### Data to process:
§
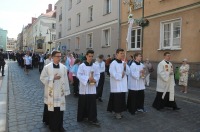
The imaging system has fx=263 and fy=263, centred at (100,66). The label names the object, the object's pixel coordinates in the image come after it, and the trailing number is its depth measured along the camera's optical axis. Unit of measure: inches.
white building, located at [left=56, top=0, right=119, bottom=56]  871.1
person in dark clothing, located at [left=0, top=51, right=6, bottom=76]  655.1
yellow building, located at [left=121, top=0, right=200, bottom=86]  535.2
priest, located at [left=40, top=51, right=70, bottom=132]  223.5
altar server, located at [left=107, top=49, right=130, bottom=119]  274.5
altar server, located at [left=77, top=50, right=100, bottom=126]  255.0
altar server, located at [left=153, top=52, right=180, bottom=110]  321.1
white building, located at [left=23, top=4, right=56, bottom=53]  2549.2
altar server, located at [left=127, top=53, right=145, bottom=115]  300.4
§
### Exercise details:
Your task is to transcribe, with no changes, only the lines of the listing above that lie between the line holding "person in dark" and the line holding "top=50, right=100, bottom=126]", inclusive.

### Answer:
person in dark clothing, located at [left=0, top=51, right=6, bottom=76]  655.1
yellow building, located at [left=121, top=0, right=200, bottom=86]  535.2
priest, located at [left=40, top=51, right=70, bottom=132]  223.5
altar server, located at [left=107, top=49, right=130, bottom=119]  274.5
altar server, located at [left=77, top=50, right=100, bottom=126]  255.0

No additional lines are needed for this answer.